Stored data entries
+--
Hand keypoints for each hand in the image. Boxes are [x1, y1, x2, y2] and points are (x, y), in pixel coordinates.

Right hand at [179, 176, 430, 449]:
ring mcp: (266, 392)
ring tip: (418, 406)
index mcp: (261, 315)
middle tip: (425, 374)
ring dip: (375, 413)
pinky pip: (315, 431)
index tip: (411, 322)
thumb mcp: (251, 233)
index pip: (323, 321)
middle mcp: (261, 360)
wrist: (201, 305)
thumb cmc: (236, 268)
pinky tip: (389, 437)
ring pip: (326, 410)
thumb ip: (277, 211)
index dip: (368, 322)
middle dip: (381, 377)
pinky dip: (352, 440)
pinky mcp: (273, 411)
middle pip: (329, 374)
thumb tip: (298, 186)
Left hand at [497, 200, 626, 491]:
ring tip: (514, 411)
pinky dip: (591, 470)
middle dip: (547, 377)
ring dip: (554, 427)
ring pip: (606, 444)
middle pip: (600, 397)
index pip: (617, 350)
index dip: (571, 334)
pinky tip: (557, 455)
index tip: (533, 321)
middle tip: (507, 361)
+--
Task brief -
Every line in the data that holds "ring" should be copied out.

Response area -
ring mcp: (266, 392)
ring tip: (418, 406)
ring dip: (375, 413)
ring pip: (326, 410)
ring tip: (514, 411)
ring dip: (554, 427)
ring pip: (606, 444)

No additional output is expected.